# Infinity

The term **infinity** corresponds to several different concepts, depending on the field of application, be it mathematics, physics, philosophy, theology or everyday life. Infinity is alien to our immediate experience, and in most cultures has emerged as an abstract quantitative designation of something inconceivable, in application to entities without spatial or temporal boundaries. Also infinity is inextricably linked with the designation of infinitesimal.

You can imagine infinity if you try to count the number of grains of sand on the beach, the number of stars in the sky, etc. Nevertheless, although we can not name the exact number of grains of sand on this beach, we understand that this amount is very large, but still finite number. As for the number of visible stars in the sky (and there are also invisible stars), then, according to modern physical concepts, even the number of atoms in Universe does not exceed 10 in the tenth and once again in the tenth degree. Thus, in the real physical world, we can not detect infinity. What does this mean? What role does infinity play in mathematics? This means only that if any concept has no analogue in physical reality, then it is expedient to look at it only from the point of view of the usefulness it brings to our thinking.

Infinity prompted meditations back in antiquity. Maya used zero in your twentieth number system almost a millennium before the Indians. It is curious that the sign (0) of the Maya mathematicians also denoted infinity.

Brilliant work of Indian mathematicians was received by arab mathematicians, thanks to which she moved to conquer Europe. But, as it often happened, and here problems with infinity were resolved far from immediately. It is significant that the winner of the competition, the Swiss mathematician S. Liuillet, presented the work under the motto: "Infinity is the abyss in which our thoughts sink". And, nevertheless, infinity was not alien to European mathematicians. The fact that 1/0 is precisely the number, and not the limit of the function, is said back in the 18th century Euler!
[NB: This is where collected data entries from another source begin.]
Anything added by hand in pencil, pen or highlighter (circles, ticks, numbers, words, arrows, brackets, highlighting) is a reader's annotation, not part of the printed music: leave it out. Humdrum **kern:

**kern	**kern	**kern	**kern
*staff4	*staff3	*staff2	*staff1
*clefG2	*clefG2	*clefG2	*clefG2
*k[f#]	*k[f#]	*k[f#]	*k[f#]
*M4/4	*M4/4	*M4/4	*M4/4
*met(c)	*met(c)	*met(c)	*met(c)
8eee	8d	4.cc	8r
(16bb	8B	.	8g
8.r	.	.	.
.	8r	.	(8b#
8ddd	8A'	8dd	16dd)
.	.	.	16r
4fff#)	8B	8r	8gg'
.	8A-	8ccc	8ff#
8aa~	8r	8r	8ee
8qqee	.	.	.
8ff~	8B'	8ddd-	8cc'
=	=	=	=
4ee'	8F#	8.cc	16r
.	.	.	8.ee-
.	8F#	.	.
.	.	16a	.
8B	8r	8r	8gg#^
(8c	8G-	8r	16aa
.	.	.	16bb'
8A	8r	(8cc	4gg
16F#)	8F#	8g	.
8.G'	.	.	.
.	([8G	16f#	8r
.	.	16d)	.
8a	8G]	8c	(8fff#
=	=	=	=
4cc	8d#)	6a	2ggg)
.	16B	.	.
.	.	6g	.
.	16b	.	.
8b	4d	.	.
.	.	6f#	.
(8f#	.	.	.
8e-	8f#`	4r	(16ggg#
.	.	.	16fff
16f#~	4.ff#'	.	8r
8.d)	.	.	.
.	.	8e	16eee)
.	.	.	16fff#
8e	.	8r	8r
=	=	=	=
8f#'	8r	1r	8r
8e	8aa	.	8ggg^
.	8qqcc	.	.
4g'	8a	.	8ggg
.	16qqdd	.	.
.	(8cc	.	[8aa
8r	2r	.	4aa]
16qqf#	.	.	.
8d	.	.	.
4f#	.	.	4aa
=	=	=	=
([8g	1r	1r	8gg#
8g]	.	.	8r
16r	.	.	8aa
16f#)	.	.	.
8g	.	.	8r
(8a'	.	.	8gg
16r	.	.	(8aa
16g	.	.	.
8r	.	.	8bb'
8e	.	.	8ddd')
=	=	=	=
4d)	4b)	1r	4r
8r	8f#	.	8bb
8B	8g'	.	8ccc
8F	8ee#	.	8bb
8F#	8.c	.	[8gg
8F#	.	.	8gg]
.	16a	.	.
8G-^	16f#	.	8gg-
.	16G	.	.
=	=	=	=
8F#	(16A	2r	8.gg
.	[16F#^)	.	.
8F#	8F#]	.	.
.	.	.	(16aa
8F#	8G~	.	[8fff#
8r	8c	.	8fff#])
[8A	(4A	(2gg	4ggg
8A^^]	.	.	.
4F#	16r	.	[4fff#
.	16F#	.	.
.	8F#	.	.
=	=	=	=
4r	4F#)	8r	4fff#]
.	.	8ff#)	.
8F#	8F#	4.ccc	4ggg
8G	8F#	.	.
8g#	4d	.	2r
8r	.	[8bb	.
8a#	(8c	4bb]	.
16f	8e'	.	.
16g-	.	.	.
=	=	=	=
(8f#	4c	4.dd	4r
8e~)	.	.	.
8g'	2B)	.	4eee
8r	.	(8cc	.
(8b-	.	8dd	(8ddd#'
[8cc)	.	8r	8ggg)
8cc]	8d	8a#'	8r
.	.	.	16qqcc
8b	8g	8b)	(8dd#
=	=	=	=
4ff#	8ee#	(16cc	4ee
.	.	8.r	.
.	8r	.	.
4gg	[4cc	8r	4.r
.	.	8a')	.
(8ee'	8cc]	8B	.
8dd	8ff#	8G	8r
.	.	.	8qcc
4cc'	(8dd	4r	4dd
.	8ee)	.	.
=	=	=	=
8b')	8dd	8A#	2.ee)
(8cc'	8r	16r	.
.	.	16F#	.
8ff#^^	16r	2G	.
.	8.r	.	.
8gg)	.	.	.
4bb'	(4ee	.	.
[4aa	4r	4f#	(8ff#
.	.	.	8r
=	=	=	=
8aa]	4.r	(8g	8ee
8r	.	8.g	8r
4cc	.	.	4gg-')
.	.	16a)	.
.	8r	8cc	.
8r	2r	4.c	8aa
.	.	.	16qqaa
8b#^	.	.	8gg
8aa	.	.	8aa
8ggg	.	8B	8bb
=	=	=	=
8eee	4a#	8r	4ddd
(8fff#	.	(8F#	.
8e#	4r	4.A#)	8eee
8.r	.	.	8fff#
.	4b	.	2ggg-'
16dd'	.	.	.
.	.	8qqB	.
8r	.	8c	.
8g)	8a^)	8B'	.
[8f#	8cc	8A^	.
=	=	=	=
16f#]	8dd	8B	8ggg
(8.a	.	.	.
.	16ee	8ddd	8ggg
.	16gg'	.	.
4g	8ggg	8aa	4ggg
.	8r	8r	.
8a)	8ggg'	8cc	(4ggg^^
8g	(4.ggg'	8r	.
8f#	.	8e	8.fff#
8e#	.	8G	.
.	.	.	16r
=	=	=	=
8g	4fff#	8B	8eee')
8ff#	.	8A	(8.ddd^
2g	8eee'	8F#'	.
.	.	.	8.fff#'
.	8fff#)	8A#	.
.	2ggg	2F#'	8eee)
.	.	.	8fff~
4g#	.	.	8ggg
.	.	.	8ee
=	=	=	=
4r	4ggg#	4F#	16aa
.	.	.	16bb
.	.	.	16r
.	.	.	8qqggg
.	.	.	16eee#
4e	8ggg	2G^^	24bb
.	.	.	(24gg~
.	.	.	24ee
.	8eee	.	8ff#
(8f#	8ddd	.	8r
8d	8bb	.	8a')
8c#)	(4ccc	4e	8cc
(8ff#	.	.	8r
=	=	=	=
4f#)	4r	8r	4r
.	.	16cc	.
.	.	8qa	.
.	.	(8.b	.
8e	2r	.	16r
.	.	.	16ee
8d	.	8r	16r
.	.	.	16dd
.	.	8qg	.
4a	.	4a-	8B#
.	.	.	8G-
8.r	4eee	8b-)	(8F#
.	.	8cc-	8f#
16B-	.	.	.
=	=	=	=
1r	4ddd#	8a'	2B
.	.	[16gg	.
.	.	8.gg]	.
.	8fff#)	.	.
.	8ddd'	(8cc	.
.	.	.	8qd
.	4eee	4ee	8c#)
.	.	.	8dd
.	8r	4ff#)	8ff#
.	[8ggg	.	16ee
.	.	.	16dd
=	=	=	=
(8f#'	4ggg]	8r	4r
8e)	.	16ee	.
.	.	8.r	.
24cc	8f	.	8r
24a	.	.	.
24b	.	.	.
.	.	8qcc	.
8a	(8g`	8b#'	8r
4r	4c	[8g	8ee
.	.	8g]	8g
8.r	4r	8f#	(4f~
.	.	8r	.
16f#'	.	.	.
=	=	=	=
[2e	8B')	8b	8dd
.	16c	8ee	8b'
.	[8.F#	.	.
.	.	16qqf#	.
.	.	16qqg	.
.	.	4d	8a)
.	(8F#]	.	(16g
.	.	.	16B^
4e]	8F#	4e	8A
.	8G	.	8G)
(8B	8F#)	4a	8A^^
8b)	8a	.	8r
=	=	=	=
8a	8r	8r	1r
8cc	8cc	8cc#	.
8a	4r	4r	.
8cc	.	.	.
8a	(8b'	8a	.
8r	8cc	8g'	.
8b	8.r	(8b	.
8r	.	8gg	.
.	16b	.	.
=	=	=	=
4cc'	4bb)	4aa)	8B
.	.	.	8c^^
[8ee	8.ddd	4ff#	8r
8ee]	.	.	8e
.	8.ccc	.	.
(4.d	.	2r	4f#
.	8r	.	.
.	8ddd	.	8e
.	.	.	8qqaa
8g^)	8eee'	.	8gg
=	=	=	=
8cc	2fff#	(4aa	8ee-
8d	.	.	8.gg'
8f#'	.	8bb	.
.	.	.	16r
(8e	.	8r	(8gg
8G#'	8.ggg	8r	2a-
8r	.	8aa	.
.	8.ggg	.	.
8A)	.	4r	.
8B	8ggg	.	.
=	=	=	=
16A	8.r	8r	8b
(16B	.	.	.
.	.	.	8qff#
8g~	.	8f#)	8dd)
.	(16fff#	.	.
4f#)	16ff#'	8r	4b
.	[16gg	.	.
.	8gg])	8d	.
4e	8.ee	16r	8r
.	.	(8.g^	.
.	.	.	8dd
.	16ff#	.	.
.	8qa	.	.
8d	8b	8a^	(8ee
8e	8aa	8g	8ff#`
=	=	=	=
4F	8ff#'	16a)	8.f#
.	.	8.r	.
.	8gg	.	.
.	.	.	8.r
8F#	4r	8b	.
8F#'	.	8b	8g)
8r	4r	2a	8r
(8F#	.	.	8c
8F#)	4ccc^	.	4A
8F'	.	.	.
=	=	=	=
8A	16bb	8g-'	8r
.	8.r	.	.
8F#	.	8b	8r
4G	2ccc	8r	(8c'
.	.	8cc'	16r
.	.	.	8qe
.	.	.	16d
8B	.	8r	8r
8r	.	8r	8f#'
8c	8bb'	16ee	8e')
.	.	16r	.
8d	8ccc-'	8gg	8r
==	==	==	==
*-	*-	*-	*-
The famous Georg Kantor was the only mathematician and philosopher who believed that infinity not only exists but is also fully understood by man, and that this comprehension will lift mathematicians, and after them theologians, all the more - closer to God. He devoted his life to this task. Cantor's persistent desire to view infinity as something topical was a great news for that time. A familiar sign indicating the infinity "∞" was introduced back in 1655 by the English mathematician John Wallis. This sign is used by every high school student when recording the domain of the function change, finding limits, etc. The sign of infinity gradually became familiar not only for mathematicians, but also found in everyday life.